Retablir, avez-vous dit? La démocratie ne peut s'établir par la violence. Cela est une lapalissade. Mais si elle est usurpée par des soldats, qui n'ont aucune connaissance de la gestion de la chose civile, la violence, à défaut de toute autre possibilité, peut et doit être la solution. Les faiseurs de coups d'État militaires ne sont que des faiseurs de misère. On a l'impression de retourner dans les années 60. 65 ans après les indépendances de nombreux pays , on peut aisément reconnaître les pays abonnés aux coups d'État militaires par leur retard prononcé en matière de développement. Le Nigeria et le Ghana auraient été plus avancés s'ils n'avaient pas connu les coups d'État militaires. La CEDEAO doit avoir pour devoir de ne plus tolérer les coups d'État militaires. Ces usurpations du pouvoir politique se commettent sans consulter le peuple. Que les pays qui adorent les coups d'État militaires quittent la CEDEAO, dont certains pays membres ne sauraient continuer à supporter des milliers de réfugiés fuyant la misère qu'engendrent les coups d'État. Arrêtons de faire honte à l'Afrique. La CEDEAO doit avoir des contingents prêts à dégager tous les militaires qui veulent prendre le pouvoir par les armes pour faire reculer leur pays et traumatiser les civils. Ou alors que la soldatesque dépose la tenue militaire pour essayer de gérer la chose civile, qui requiert un autre niveau d'intelligence que les militaires n'ont pas en général.

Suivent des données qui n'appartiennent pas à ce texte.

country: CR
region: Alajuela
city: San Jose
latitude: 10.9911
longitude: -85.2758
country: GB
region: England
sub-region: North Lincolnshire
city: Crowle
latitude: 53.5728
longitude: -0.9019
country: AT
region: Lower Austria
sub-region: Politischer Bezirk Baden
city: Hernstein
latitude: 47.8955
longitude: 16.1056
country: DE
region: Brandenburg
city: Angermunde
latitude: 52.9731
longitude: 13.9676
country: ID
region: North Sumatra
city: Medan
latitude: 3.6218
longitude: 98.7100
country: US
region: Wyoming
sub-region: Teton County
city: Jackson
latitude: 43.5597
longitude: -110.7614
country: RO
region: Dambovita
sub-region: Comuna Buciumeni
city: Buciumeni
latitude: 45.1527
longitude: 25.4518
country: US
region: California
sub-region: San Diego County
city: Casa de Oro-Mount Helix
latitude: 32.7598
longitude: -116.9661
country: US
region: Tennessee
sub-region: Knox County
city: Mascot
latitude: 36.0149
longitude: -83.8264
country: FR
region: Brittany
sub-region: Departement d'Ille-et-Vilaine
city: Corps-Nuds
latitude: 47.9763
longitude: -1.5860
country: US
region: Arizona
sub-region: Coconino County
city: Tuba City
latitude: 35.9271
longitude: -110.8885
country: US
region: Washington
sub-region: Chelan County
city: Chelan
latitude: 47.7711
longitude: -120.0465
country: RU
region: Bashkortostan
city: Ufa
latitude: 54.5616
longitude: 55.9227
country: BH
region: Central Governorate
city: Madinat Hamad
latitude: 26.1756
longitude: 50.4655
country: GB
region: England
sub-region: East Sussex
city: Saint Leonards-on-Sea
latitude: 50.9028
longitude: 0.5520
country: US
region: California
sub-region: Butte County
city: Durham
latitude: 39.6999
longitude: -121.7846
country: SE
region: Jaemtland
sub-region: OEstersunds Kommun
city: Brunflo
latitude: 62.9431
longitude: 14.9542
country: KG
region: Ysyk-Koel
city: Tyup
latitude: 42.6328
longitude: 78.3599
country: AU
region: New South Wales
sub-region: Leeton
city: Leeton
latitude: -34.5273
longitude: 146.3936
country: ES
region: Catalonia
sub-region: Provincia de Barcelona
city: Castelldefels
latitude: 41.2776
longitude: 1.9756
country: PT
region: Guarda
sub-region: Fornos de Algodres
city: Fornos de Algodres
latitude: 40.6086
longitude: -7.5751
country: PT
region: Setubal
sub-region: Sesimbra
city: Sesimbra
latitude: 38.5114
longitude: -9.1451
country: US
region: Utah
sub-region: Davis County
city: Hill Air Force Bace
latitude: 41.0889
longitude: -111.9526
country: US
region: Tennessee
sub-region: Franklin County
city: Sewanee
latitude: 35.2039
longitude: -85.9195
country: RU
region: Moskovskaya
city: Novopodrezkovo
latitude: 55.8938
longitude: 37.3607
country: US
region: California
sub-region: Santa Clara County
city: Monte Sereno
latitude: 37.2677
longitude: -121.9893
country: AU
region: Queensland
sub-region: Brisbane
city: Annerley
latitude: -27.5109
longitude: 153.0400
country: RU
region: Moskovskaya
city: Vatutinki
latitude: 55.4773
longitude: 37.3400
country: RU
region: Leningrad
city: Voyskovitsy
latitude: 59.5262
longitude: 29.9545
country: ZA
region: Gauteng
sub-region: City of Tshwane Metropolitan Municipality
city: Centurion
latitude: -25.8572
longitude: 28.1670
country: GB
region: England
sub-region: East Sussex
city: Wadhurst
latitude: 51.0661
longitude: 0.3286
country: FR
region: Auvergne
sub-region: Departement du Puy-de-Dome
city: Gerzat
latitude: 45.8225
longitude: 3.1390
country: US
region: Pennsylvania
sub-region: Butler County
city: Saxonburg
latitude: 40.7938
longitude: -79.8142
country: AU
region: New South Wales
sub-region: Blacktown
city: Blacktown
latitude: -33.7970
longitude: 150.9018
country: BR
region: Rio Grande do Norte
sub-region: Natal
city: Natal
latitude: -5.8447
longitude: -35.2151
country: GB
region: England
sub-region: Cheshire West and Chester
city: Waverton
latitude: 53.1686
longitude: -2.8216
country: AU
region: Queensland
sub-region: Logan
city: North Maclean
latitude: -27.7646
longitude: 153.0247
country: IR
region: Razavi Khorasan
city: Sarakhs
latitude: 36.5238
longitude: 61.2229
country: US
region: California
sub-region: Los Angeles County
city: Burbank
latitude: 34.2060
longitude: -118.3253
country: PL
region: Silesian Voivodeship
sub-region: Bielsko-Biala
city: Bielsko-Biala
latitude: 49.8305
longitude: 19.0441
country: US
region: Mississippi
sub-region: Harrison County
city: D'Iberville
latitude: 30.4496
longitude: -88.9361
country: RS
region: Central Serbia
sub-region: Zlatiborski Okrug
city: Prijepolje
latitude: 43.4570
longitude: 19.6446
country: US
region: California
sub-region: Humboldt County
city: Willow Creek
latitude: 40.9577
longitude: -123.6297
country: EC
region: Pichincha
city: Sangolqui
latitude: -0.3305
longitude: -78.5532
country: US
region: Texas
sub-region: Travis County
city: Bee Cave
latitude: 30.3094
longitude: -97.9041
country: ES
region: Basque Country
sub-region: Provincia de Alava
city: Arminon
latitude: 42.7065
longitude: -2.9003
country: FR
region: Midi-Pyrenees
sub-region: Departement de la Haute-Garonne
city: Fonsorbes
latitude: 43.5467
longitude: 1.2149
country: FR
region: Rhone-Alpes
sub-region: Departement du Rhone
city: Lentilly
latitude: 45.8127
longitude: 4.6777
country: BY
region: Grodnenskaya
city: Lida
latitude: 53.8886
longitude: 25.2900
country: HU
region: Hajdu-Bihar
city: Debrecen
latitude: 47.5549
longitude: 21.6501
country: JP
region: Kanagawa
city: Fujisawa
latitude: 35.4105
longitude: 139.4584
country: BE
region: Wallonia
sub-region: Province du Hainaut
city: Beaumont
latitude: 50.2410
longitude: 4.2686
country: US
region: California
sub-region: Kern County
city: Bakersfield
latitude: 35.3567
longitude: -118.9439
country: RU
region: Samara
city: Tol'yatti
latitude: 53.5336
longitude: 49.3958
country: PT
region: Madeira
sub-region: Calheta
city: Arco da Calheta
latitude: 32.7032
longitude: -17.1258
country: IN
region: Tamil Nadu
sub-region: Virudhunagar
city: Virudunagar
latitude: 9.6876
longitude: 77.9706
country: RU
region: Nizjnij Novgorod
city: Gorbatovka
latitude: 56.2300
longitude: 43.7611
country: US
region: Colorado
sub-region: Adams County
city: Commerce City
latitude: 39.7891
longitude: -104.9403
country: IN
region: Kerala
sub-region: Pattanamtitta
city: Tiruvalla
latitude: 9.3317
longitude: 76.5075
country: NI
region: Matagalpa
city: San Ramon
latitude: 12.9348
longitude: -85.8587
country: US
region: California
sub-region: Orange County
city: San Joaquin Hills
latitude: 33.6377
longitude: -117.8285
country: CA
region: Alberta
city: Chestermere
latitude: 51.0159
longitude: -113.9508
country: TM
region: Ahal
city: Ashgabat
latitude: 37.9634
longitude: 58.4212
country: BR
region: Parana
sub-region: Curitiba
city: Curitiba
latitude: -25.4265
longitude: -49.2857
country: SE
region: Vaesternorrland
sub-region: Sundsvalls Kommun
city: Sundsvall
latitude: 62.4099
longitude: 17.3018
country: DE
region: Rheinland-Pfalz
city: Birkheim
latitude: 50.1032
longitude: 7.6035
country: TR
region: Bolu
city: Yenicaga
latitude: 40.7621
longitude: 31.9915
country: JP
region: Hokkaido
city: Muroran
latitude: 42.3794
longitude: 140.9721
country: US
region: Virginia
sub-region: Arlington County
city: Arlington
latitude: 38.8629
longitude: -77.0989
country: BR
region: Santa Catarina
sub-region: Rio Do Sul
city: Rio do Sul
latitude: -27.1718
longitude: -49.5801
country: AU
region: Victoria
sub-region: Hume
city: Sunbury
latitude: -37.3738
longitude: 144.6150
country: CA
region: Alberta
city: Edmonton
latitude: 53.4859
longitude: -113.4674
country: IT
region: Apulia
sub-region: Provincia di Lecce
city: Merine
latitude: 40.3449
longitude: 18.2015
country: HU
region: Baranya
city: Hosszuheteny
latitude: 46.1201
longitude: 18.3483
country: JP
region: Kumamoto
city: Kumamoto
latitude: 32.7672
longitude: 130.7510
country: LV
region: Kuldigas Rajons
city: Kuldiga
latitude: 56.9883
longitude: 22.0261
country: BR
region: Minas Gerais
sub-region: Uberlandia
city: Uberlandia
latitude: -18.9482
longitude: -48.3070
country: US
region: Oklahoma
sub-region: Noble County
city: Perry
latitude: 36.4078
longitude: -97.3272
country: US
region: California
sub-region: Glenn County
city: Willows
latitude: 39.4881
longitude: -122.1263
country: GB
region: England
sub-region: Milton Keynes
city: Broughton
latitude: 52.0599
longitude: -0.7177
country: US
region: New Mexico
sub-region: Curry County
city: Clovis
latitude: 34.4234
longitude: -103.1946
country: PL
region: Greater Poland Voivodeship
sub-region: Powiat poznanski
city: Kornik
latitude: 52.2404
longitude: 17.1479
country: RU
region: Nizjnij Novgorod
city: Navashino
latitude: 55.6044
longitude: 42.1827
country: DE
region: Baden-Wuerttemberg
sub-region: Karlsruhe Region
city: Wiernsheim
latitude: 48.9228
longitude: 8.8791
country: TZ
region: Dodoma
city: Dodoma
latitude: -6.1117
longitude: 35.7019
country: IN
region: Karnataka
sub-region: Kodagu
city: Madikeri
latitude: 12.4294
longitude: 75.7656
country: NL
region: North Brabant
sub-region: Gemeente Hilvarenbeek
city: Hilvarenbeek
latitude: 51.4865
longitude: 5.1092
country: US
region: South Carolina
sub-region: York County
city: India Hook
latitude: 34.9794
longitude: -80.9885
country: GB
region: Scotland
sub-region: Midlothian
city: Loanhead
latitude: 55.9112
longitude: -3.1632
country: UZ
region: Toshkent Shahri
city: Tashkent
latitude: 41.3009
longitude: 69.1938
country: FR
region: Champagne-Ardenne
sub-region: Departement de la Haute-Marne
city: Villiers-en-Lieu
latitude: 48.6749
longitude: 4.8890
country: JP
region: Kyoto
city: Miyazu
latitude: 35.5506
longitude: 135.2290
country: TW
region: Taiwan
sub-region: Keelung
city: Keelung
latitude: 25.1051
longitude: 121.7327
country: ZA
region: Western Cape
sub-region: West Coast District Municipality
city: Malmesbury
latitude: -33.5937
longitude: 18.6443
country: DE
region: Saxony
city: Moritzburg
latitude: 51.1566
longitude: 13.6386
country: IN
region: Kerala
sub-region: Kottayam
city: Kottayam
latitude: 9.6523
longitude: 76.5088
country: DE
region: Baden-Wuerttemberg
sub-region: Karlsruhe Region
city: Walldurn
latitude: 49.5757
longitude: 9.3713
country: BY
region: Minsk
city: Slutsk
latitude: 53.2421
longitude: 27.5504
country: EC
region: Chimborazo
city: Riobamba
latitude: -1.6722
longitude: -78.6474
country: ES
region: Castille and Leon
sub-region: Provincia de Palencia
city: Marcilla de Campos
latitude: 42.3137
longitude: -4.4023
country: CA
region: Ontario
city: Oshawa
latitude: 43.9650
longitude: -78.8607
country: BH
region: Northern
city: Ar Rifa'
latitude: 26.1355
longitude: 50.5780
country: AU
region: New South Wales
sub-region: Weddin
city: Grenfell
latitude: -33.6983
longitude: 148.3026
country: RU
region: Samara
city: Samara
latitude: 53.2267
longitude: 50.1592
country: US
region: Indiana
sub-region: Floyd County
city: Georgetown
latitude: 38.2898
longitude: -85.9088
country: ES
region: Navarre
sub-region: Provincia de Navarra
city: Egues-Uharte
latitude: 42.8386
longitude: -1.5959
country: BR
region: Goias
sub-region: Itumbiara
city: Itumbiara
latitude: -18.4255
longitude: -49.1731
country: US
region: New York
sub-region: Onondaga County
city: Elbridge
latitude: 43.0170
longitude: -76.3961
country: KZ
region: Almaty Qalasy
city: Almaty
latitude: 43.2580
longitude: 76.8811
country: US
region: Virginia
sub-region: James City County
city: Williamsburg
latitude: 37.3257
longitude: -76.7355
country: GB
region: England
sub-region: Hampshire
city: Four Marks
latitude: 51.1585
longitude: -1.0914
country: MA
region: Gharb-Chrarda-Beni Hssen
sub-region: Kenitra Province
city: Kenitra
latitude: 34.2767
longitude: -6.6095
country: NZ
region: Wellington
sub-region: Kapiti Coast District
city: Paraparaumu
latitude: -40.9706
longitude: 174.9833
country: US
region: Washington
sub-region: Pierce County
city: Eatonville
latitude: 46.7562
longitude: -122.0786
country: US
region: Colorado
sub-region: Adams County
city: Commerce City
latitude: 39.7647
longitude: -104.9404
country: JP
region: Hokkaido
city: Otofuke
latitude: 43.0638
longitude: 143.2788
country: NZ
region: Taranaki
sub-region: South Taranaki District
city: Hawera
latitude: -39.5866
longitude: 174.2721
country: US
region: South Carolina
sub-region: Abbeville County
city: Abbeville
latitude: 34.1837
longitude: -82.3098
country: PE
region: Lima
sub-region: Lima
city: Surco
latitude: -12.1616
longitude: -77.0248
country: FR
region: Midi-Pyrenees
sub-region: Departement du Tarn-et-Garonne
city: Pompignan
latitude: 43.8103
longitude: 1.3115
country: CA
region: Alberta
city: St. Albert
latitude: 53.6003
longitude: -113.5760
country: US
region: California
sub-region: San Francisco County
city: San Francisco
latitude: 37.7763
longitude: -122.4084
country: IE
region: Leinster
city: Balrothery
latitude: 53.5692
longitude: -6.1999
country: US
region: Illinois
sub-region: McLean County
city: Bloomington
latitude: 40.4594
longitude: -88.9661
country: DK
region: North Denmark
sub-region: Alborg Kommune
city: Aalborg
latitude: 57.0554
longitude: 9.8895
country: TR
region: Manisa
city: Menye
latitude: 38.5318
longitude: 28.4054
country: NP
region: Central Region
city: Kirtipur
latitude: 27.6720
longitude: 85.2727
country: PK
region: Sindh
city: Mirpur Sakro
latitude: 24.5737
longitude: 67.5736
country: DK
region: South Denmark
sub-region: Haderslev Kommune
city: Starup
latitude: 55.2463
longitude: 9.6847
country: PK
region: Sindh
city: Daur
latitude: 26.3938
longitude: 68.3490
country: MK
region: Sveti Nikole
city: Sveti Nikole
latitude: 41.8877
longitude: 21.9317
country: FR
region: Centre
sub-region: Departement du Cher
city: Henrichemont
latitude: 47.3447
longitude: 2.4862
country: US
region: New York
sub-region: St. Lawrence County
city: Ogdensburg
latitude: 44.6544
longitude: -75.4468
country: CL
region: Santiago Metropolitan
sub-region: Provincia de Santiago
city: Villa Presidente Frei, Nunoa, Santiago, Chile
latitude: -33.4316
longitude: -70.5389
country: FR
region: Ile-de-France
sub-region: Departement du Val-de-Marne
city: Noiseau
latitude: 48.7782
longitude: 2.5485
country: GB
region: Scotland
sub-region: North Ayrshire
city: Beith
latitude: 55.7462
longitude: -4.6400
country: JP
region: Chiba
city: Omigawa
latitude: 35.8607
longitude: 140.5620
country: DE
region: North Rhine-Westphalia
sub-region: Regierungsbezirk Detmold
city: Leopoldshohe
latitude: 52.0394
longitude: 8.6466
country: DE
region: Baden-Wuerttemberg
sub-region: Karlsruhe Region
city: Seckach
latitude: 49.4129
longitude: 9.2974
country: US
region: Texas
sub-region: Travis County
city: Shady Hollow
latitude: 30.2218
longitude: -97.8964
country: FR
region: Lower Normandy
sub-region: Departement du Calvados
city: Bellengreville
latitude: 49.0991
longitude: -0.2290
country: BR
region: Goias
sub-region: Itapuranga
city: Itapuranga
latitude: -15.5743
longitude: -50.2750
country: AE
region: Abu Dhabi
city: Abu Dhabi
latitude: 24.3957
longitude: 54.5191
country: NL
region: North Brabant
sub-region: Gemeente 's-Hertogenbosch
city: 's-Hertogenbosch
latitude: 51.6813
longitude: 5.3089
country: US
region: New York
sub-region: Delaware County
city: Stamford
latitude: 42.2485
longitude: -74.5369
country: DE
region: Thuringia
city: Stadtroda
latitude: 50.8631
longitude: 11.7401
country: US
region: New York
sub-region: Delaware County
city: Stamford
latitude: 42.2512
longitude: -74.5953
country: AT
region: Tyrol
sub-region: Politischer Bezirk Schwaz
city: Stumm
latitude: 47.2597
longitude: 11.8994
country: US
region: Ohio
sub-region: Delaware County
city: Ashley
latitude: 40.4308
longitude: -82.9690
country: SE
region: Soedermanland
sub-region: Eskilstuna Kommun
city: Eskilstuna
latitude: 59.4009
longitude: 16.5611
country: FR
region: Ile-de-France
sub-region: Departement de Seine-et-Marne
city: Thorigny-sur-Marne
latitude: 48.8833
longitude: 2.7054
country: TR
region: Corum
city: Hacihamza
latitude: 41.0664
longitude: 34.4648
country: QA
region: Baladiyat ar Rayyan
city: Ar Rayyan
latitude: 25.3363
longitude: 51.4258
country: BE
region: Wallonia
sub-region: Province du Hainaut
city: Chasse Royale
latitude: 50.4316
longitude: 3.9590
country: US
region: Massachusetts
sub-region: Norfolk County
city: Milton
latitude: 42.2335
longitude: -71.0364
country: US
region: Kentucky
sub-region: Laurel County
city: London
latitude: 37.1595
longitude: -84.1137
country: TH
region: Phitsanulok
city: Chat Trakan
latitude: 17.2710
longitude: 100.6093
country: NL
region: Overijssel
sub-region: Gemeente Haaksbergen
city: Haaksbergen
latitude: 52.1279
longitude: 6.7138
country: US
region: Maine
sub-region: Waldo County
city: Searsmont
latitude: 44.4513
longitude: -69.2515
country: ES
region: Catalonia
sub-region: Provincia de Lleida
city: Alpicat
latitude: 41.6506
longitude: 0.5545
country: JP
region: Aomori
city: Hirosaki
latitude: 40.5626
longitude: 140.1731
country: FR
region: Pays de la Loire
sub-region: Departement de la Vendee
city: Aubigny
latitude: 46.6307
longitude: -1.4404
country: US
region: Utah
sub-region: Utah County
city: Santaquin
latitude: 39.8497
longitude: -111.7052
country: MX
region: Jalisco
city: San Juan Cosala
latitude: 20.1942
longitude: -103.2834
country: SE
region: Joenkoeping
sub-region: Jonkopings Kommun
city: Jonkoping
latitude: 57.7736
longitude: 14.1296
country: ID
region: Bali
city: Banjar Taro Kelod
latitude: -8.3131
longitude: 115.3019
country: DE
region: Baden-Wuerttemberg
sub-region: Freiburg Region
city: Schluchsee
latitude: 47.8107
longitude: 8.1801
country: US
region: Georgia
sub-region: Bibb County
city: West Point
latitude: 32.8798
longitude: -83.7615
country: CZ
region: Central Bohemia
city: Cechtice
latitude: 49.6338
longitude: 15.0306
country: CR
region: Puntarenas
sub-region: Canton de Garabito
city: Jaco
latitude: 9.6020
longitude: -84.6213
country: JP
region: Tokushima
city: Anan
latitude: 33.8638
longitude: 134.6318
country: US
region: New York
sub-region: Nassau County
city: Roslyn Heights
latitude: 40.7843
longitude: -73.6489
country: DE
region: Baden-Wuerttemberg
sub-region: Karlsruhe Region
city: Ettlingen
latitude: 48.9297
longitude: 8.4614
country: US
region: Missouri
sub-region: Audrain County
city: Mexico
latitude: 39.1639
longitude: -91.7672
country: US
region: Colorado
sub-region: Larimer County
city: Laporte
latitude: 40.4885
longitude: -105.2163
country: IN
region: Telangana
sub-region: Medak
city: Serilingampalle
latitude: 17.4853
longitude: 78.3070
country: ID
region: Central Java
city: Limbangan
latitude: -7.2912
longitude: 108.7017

Tou ! Moriya ! Et tu crois écrire quelques lignes ? Choses d'intéressantes ? Aucune fierté pour toi. Dégagé de là ( malijet) un bouffon qui ne sais même pas compté les bouts de ses doigts.militaire! Militaire ! Tu as beaucoup à apprendre. Ignorant !
Allez-y te cultiver, c'est les militaires qui sont à la base de toutes les grandes puissances planétaires. La démocratie n'est qu'un jeu ???? des gamins, des ignorants et des ambitieux myopes.